MidoAssran commented 3 years ago

Hi @priyamdey,

  1. The config file is correct, but the cifar10 models are fine-tuned with src/snn_fine_tune.py and evaluated with snn_eval.py
  2. This is just a subtlety of the variable naming, since the validation set is a subset of the train set. This line here tells the model to use the validation set, not the train set.
priyamdey commented 3 years ago

Ah ok. Thanks for the clarification!

priyamdey commented 3 years ago

Sorry, maybe I got a bit confused here. In the appendix of the paper, under the section of "Fine-tuning details", the following is mentioned: Following [1], we fine-tune a linear classifier from the first layer of the projection head in the pretrained encoder fθ, and initialize the weights of the linear classifier to zero. Specifically, we simultaneously fine-tune the encoder/classifier weights by optimizing a supervised cross-entropy loss on the small set of available labeled samples.

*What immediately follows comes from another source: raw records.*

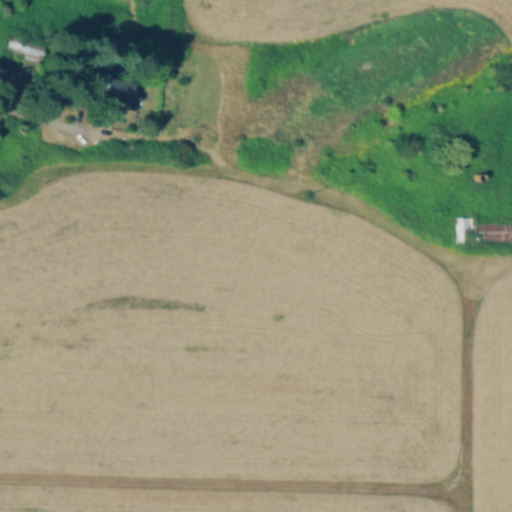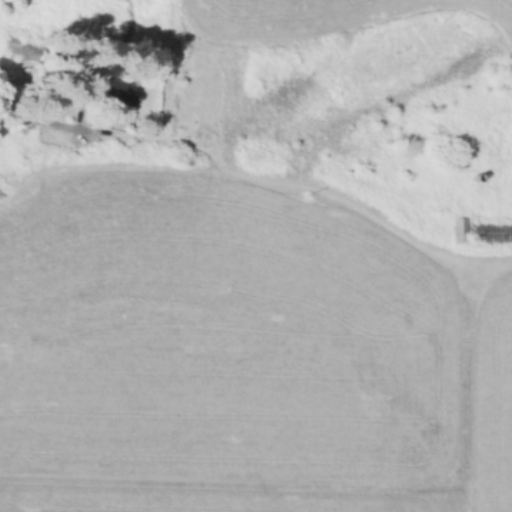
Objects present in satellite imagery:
crop: (281, 13)
building: (113, 89)
building: (115, 89)
road: (45, 119)
road: (305, 178)
building: (459, 228)
building: (461, 229)
building: (492, 230)
building: (495, 233)
crop: (219, 331)
crop: (492, 393)
road: (342, 485)
crop: (231, 499)
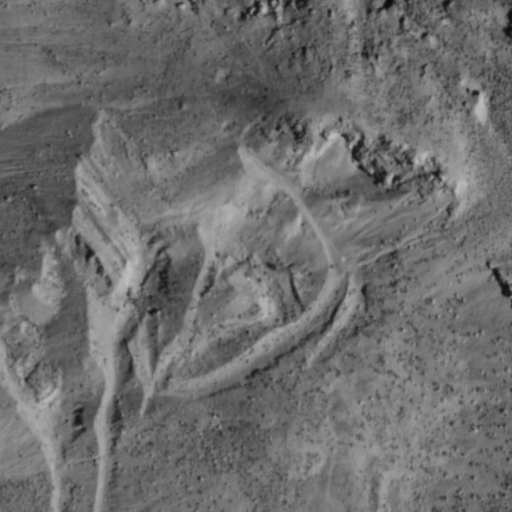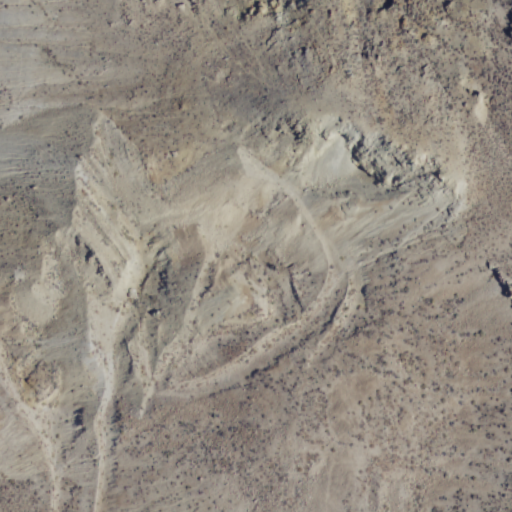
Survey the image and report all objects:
road: (41, 432)
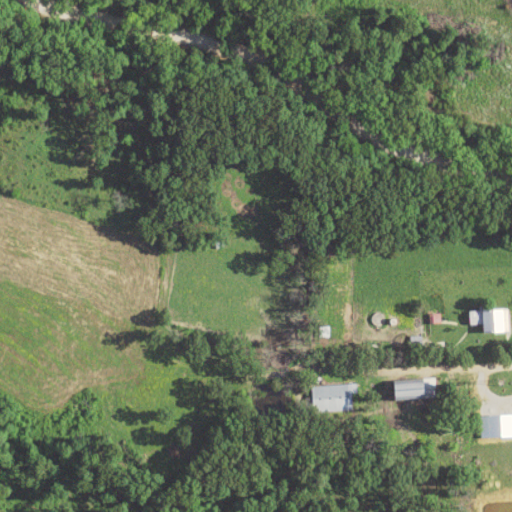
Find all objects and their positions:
road: (264, 75)
building: (486, 321)
building: (407, 390)
building: (330, 398)
building: (495, 426)
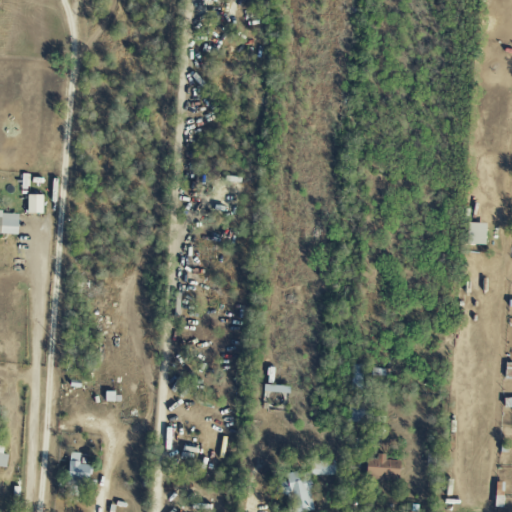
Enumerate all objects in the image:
building: (34, 204)
building: (8, 222)
building: (475, 234)
road: (57, 255)
road: (170, 255)
road: (35, 370)
building: (508, 370)
building: (356, 377)
building: (3, 457)
road: (110, 459)
building: (323, 468)
building: (382, 468)
building: (77, 476)
building: (296, 492)
road: (250, 496)
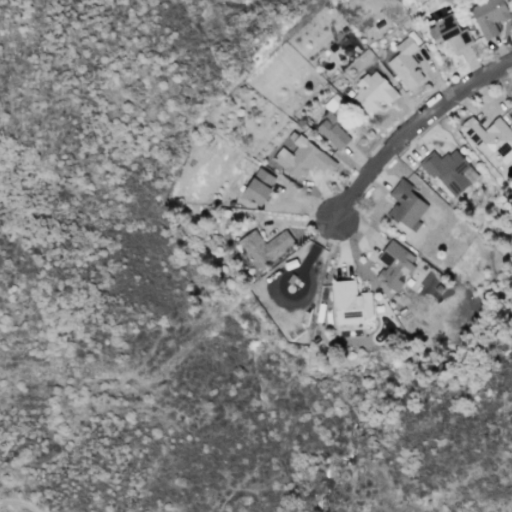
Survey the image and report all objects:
building: (488, 16)
building: (447, 31)
building: (405, 64)
building: (372, 92)
building: (331, 130)
road: (415, 130)
building: (489, 139)
building: (302, 158)
building: (449, 171)
building: (257, 186)
building: (405, 206)
building: (263, 247)
building: (393, 265)
building: (349, 303)
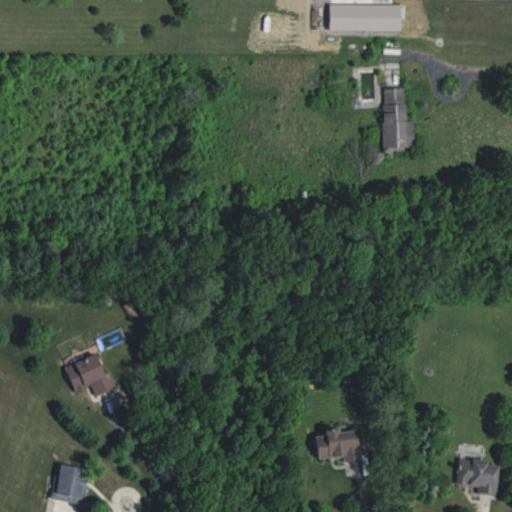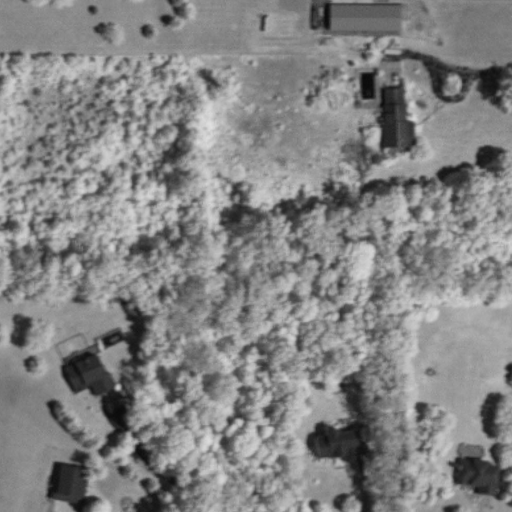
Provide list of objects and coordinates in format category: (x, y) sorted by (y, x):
building: (363, 16)
road: (478, 70)
building: (395, 119)
building: (88, 375)
building: (337, 442)
road: (149, 471)
building: (477, 474)
building: (69, 483)
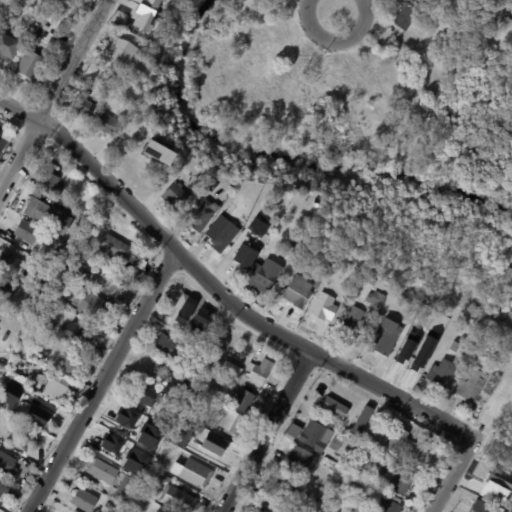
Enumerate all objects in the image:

As you mentioned out that for fine-tuning, src/snn_fine_tune.py script is used. However, I see suncet loss and 3-layer MLP as the projection head being used in that script. src/fine_tune.py has the right loss (CE) and MLP (1-layer followed by linear clf) based on what is mentioned in the appendix.

MidoAssran commented 3 years ago

Yes that's true for ImageNet. But for CIFAR10 we just do nearest-neighbours classification/fine-tuning (see appendix C)

priyamdey commented 3 years ago

Oh I see. I missed that. Now it's clear. Thank you for pointing that out!